Copy the lines verbatim, from the line containing "[1]: https://openstax.org/l/30Hexagon" through the line containing "[16]: http://Solarsystem.nasa.gov/galileo/".

▸ Records for the task:
▬▬▬▬▬▬▬▬▬▬

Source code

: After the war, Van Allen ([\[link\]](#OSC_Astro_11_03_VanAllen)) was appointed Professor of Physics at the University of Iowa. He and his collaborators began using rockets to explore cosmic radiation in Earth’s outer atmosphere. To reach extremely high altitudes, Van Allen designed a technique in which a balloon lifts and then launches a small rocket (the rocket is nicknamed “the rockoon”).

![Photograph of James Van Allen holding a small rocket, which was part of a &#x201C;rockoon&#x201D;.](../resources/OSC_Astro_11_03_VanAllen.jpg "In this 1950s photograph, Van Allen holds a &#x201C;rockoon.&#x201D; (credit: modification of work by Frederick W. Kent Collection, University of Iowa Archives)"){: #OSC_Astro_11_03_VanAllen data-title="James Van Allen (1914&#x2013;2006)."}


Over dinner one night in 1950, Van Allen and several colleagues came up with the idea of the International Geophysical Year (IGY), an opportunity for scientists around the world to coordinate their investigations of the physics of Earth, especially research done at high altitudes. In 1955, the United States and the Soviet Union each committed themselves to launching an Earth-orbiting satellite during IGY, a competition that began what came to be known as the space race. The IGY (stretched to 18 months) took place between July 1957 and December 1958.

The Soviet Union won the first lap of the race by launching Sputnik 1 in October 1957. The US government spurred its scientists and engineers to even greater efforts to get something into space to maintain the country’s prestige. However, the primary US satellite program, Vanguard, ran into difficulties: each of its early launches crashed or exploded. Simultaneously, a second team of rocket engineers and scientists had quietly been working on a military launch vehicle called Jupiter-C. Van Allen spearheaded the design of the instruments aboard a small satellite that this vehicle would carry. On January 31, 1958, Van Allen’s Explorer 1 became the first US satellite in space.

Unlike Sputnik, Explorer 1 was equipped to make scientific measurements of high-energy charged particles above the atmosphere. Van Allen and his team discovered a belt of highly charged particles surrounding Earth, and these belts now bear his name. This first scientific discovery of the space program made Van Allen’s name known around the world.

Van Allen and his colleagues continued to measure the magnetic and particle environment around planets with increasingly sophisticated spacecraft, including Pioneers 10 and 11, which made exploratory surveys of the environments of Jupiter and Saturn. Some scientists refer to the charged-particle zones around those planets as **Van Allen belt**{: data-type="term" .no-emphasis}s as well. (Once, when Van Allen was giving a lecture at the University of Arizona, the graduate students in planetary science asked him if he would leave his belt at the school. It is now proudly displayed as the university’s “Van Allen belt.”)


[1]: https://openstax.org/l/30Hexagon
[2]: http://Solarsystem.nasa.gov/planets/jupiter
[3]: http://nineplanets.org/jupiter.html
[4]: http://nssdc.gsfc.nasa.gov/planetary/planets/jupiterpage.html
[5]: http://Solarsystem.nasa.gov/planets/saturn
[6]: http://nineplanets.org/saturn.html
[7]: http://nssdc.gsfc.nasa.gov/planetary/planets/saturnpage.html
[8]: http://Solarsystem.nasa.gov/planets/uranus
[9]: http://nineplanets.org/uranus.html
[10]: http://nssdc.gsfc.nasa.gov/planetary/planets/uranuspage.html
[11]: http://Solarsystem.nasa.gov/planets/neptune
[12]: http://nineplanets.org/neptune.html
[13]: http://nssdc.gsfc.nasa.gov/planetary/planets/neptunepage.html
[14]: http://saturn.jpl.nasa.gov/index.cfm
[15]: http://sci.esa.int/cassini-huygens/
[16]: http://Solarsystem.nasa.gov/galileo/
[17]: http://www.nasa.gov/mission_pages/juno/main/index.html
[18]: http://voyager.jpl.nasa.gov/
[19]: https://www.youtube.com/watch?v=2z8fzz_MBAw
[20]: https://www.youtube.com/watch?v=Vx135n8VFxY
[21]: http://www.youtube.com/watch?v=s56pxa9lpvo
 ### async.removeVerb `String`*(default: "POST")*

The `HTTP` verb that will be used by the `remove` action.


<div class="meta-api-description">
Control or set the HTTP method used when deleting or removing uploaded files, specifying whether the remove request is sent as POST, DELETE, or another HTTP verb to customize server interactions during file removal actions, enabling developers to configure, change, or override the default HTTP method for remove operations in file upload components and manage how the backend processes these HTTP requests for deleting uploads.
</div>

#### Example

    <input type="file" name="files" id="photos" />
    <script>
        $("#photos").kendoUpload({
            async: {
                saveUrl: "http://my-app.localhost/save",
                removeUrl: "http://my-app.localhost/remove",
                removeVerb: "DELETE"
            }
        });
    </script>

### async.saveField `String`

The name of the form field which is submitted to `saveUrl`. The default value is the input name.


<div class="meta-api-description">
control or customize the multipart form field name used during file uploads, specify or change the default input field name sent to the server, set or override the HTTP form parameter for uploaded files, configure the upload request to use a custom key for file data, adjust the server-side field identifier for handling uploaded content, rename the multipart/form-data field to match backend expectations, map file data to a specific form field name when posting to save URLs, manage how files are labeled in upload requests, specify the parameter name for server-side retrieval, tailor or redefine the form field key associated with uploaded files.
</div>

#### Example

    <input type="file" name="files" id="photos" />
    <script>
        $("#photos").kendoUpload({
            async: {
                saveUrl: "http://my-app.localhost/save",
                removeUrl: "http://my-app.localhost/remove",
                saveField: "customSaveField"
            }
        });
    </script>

▬▬▬▬▬▬▬▬▬▬

▸ Response below:
[1]: https://openstax.org/l/30Hexagon
[2]: http://Solarsystem.nasa.gov/planets/jupiter
[3]: http://nineplanets.org/jupiter.html
[4]: http://nssdc.gsfc.nasa.gov/planetary/planets/jupiterpage.html
[5]: http://Solarsystem.nasa.gov/planets/saturn
[6]: http://nineplanets.org/saturn.html
[7]: http://nssdc.gsfc.nasa.gov/planetary/planets/saturnpage.html
[8]: http://Solarsystem.nasa.gov/planets/uranus
[9]: http://nineplanets.org/uranus.html
[10]: http://nssdc.gsfc.nasa.gov/planetary/planets/uranuspage.html
[11]: http://Solarsystem.nasa.gov/planets/neptune
[12]: http://nineplanets.org/neptune.html
[13]: http://nssdc.gsfc.nasa.gov/planetary/planets/neptunepage.html
[14]: http://saturn.jpl.nasa.gov/index.cfm
[15]: http://sci.esa.int/cassini-huygens/
[16]: http://Solarsystem.nasa.gov/galileo/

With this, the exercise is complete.